### WHAT YOU WILL DO
Of the entries below, return exactly those lines that fall between the one containing "nose: (352, 325)" and the one containing "left front paw: (459, 607)", the two end lines included.

### EXERCISE DATA

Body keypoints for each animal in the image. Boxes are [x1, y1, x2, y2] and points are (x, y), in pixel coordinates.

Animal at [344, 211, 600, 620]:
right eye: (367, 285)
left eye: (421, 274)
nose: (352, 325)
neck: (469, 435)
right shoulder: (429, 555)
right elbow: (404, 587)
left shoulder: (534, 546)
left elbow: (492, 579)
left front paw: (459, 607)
* * *
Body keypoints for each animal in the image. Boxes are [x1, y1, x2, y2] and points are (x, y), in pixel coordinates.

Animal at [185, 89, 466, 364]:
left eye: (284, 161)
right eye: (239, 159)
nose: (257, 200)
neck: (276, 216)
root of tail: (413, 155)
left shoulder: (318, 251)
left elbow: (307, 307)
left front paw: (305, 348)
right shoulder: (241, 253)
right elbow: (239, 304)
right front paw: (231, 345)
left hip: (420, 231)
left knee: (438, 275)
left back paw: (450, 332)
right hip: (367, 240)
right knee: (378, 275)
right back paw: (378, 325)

### RESULT
nose: (352, 325)
neck: (469, 435)
right shoulder: (429, 555)
right elbow: (404, 587)
left shoulder: (534, 546)
left elbow: (492, 579)
left front paw: (459, 607)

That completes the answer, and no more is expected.